Medica, based in Minnetonka, will sell individual insurance policies starting Nov. 1, for coverage to begin Jan. 1, in the two states using Midlands Choice, the same health provider network that had been used by the now-closed CoOportunity Health of Des Moines.
Medica had considered Iowa and Nebraska as a natural geographic expansion of its markets in Minnesota, Wisconsin, South Dakota and North Dakota, said Dannette Coleman, senior vice president and general manager of individual and family business.
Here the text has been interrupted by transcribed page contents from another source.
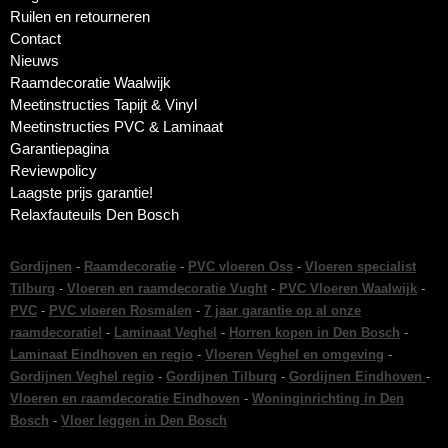
Ruilen en retourneren
Contact
Nieuws
Raamdecoratie Waalwijk
Meetinstructies Tapijt & Vinyl
Meetinstructies PVC & Laminaat
Garantiepagina
Reviewpolicy
Laagste prijs garantie!
Relaxfauteuils Den Bosch
Gordijnen
-
Raamdecoratie
-
PVC vloeren Oss
-
Vloeren specialist
Tilburg
-
Vloeren en raamdecoratie Vught
-
PVC Vloeren Waalwijk
-
PVC
-
PVC vloeren Rosmalen
-
7 jaar garantie op al onze
raamdecoratie!
-
Laminaat Veghel
-
Horren kopen in Den Bosch
-
Laminaat Eindhoven en regio
-
Vloeren Veghel en omgeving
-
Gordijnen Veghel regio
-
Gordijnen Tilburg
-
Gordijnen Eindhoven
-
Vloeren en raamdecoratie Eindhoven
-
Woninginrichting in Den
Bosch
-
Vloer leggen in Den Bosch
But CoOportunity’s sudden failure in December “may have had us look at the timing of the expansion differently than we would have,” she said. “Sometimes the stars align. All of a sudden there was an opportunity.”
Given CoOportunity’s closure, the stability of new insurers entering the two states is “a valid concern that people will have,” Coleman said.
“We don’t assume that we are going to come in and people will know who Medica is,” she said. “We’re a Midwestern company who’s been an insurance company for 40 years, providing coverage to over 1.5 million. We’re not new to this business. We’re not somebody who was created out of legislation. That’s how we’re hoping to differentiate ourselves.
“We are really hopeful that we will be able to come in and fill that void.”
CoOportunity was one of several insurance cooperatives authorized by the Affordable Care Act. Its finances depended in part on federal funds, which didn’t materialize when there was a shortfall between its clients’ health care costs and the premium revenue it collected.
Bruce Ramge, director of the Nebraska Department of Insurance, said the department approved Medica’s application to sell insurance in the state. Medica will submit proposed health plans to the state over the next several months.
Thomas Press, president and CEO of Midlands Choice, said Medica will be a viable addition to the insurance groups that use the network, which includes all hospitals and 97 percent of the physicians in Nebraska and Iowa.
“Medica has a long and distinguished history of being an insurance company,” Press said.
It will not sell group coverage, although the company offers group plans in its other states.
In Nebraska and Iowa, Medica will sell health plans on the Affordable Care Act marketplaces and off the marketplaces, online and through brokers. The company is looking at whether to open offices in the two states, Coleman said.
Coleman said the Medica Insure health plans, for people under 65, will have competitive prices and innovations.
For example, she said, many health plans, including some by Medica, require paying a deductible amount each year before insurance kicks in at, say, 80 percent of medical costs, leaving 20 percent to be paid by the consumer as coinsurance without knowing the total cost.
Medica also will offer a plan built around specific copayments for medical care, without deductibles and coinsurance, she said, so the consumer knows in advance what an office visit or procedure will cost.